La camomille et la mélisse pour les troubles digestifs et l'endormissement, la valériane sur le sommeil, l'harpagophytum sur les douleurs articulaires, le millepertuis sur les états dépressifs légers, le ginkgo sur la circulation cérébrale.
Le millepertuis est l'exemple le plus documenté : il accélère le métabolisme de nombreux médicaments et réduit l'efficacité des contraceptifs oraux, des anticoagulants et de plusieurs traitements majeurs.
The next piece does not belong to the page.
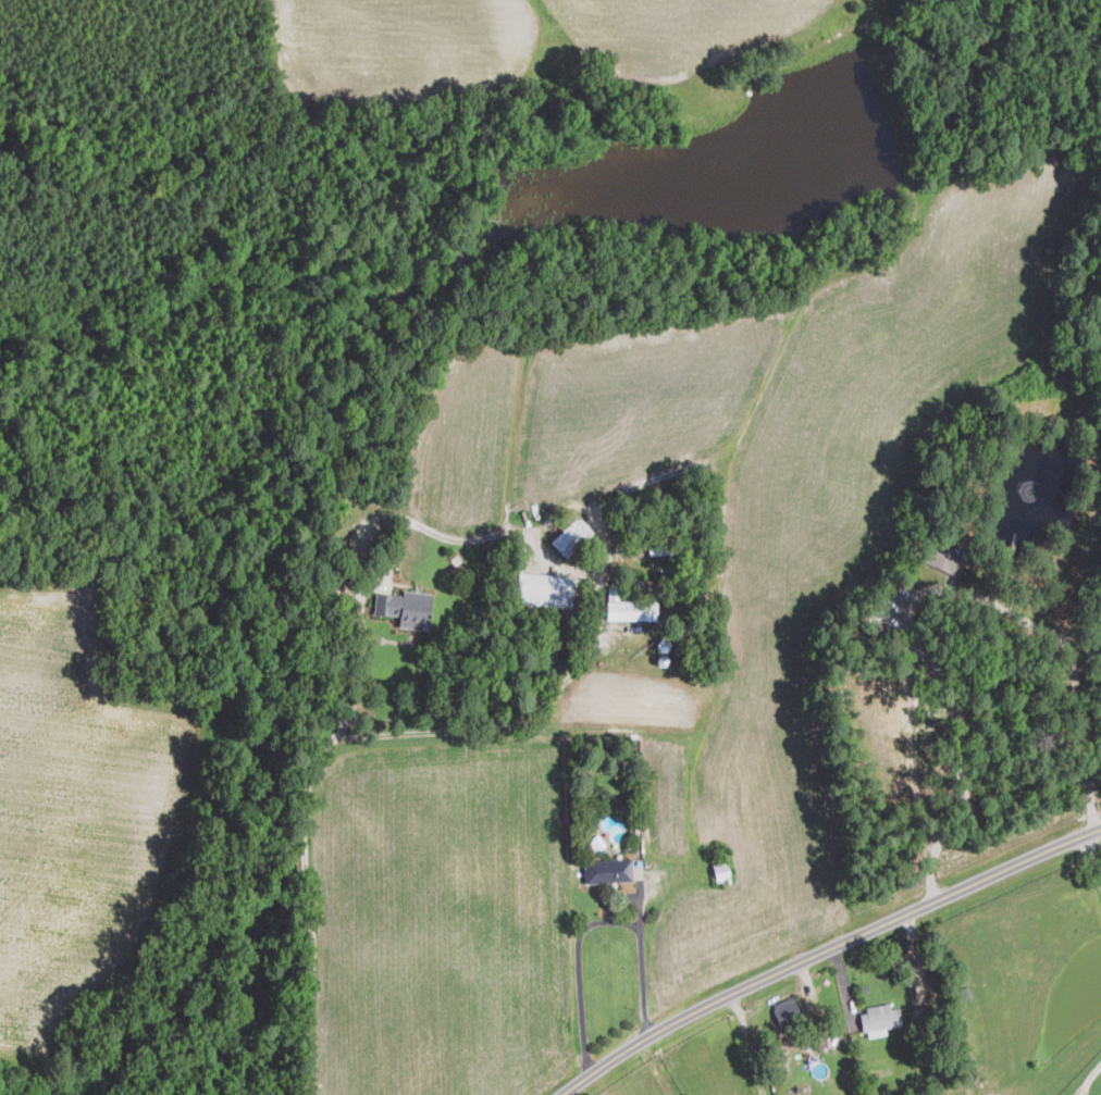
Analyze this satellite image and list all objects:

Le pamplemousse, à l'inverse, en augmente la concentration.
Grossesse, allaitement, jeunes enfants, traitements en cours et pathologies chroniques appellent un avis médical ou pharmaceutique avant tout usage. Certaines plantes sont hépatotoxiques à dose élevée ou en usage prolongé.
Les plantes de la pharmacopée hors liste libérée sont réservées aux pharmacies. Les compléments alimentaires à base de plantes relèvent d'un régime distinct, avec des contrôles de composition moins stricts que ceux du médicament.